Records from a dataset:
§
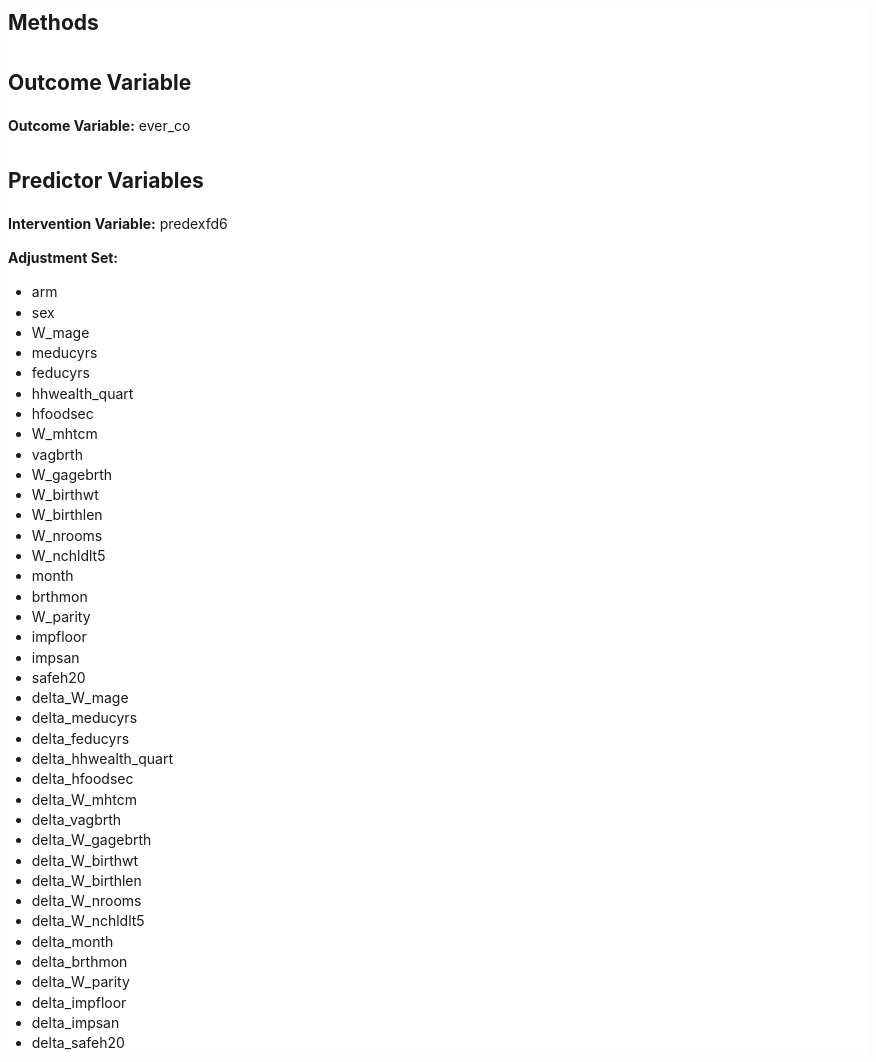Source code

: 





## Methods
## Outcome Variable

**Outcome Variable:** ever_co

## Predictor Variables

**Intervention Variable:** predexfd6

**Adjustment Set:**

* arm
* sex
* W_mage
* meducyrs
* feducyrs
* hhwealth_quart
* hfoodsec
* W_mhtcm
* vagbrth
* W_gagebrth
* W_birthwt
* W_birthlen
* W_nrooms
* W_nchldlt5
* month
* brthmon
* W_parity
* impfloor
* impsan
* safeh20
* delta_W_mage
* delta_meducyrs
* delta_feducyrs
* delta_hhwealth_quart
* delta_hfoodsec
* delta_W_mhtcm
* delta_vagbrth
* delta_W_gagebrth
* delta_W_birthwt
* delta_W_birthlen
* delta_W_nrooms
* delta_W_nchldlt5
* delta_month
* delta_brthmon
* delta_W_parity
* delta_impfloor
* delta_impsan
* delta_safeh20
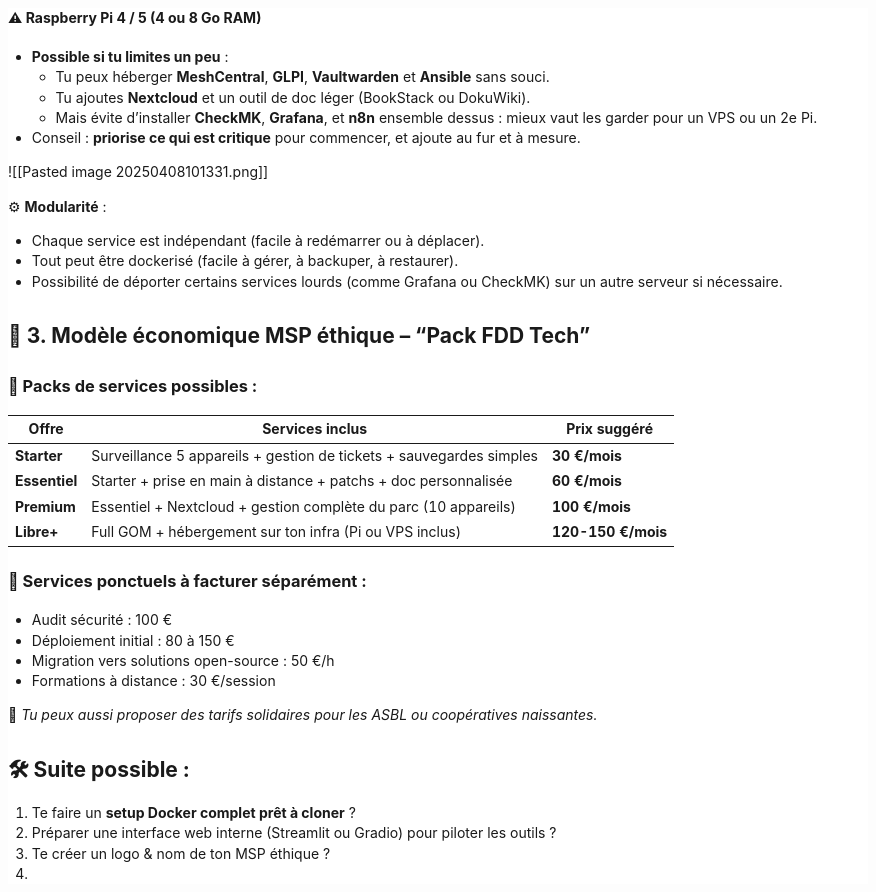 #### ⚠️ **Raspberry Pi 4 / 5 (4 ou 8 Go RAM)**

- **Possible si tu limites un peu** :
    - Tu peux héberger **MeshCentral**, **GLPI**, **Vaultwarden** et **Ansible** sans souci.
    - Tu ajoutes **Nextcloud** et un outil de doc léger (BookStack ou DokuWiki).
    - Mais évite d’installer **CheckMK**, **Grafana**, et **n8n** ensemble dessus : mieux vaut les garder pour un VPS ou un 2e Pi.
- Conseil : **priorise ce qui est critique** pour commencer, et ajoute au fur et à mesure.

![[Pasted image 20250408101331.png]]

⚙️ **Modularité** :

- Chaque service est indépendant (facile à redémarrer ou à déplacer).
- Tout peut être dockerisé (facile à gérer, à backuper, à restaurer).
- Possibilité de déporter certains services lourds (comme Grafana ou CheckMK) sur un autre serveur si nécessaire.

## 💼 3. **Modèle économique MSP éthique – “Pack FDD Tech”**

### 🔧 Packs de services possibles :

|Offre|Services inclus|Prix suggéré|
|---|---|---|
|**Starter**|Surveillance 5 appareils + gestion de tickets + sauvegardes simples|**30 €/mois**|
|**Essentiel**|Starter + prise en main à distance + patchs + doc personnalisée|**60 €/mois**|
|**Premium**|Essentiel + Nextcloud + gestion complète du parc (10 appareils)|**100 €/mois**|
|**Libre+**|Full GOM + hébergement sur ton infra (Pi ou VPS inclus)|**120-150 €/mois**|

### 💬 Services ponctuels à facturer séparément :

- Audit sécurité : 100 €
- Déploiement initial : 80 à 150 €
- Migration vers solutions open-source : 50 €/h
- Formations à distance : 30 €/session

📍 _Tu peux aussi proposer des tarifs solidaires pour les ASBL ou coopératives naissantes._

## 🛠️ Suite possible :

1. Te faire un **setup Docker complet prêt à cloner** ?
2. Préparer une interface web interne (Streamlit ou Gradio) pour piloter les outils ?
3. Te créer un logo & nom de ton MSP éthique ?
4. 




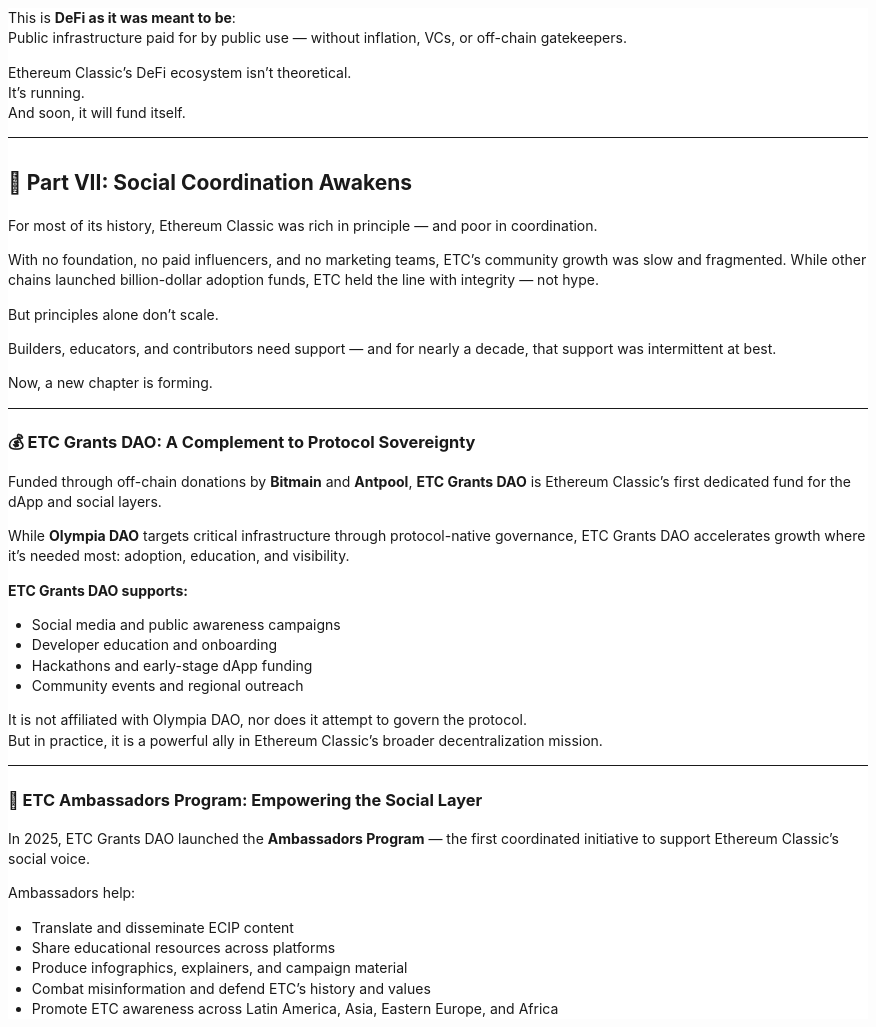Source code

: This is **DeFi as it was meant to be**:  
Public infrastructure paid for by public use — without inflation, VCs, or off-chain gatekeepers.

Ethereum Classic’s DeFi ecosystem isn’t theoretical.  
It’s running.  
And soon, it will fund itself.

---

## 🧠 Part VII: Social Coordination Awakens

For most of its history, Ethereum Classic was rich in principle — and poor in coordination.

With no foundation, no paid influencers, and no marketing teams, ETC’s community growth was slow and fragmented. While other chains launched billion-dollar adoption funds, ETC held the line with integrity — not hype.

But principles alone don’t scale.

Builders, educators, and contributors need support — and for nearly a decade, that support was intermittent at best.

Now, a new chapter is forming.

---

### 💰 ETC Grants DAO: A Complement to Protocol Sovereignty

Funded through off-chain donations by **Bitmain** and **Antpool**, **ETC Grants DAO** is Ethereum Classic’s first dedicated fund for the dApp and social layers.

While **Olympia DAO** targets critical infrastructure through protocol-native governance, ETC Grants DAO accelerates growth where it’s needed most: adoption, education, and visibility.

**ETC Grants DAO supports:**

- Social media and public awareness campaigns  
- Developer education and onboarding  
- Hackathons and early-stage dApp funding  
- Community events and regional outreach

It is not affiliated with Olympia DAO, nor does it attempt to govern the protocol.  
But in practice, it is a powerful ally in Ethereum Classic’s broader decentralization mission.

---

### 📣 ETC Ambassadors Program: Empowering the Social Layer

In 2025, ETC Grants DAO launched the **Ambassadors Program** — the first coordinated initiative to support Ethereum Classic’s social voice.

Ambassadors help:

- Translate and disseminate ECIP content  
- Share educational resources across platforms  
- Produce infographics, explainers, and campaign material  
- Combat misinformation and defend ETC’s history and values  
- Promote ETC awareness across Latin America, Asia, Eastern Europe, and Africa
§
# [Exercise brief]
Count how many lines of the records hold the string "DeFi"; the answer is that number alone.

# [Problem solution]
2